Start of Block

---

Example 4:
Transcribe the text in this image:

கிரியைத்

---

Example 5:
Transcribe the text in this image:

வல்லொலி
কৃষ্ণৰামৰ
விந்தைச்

End of Block

Give back all of the data above without any alteration.

Task solution
---

Example 4:
Transcribe the text in this image:

கிரியைத்

---

Example 5:
Transcribe the text in this image:

வல்லொலி
কৃষ্ণৰামৰ
விந்தைச்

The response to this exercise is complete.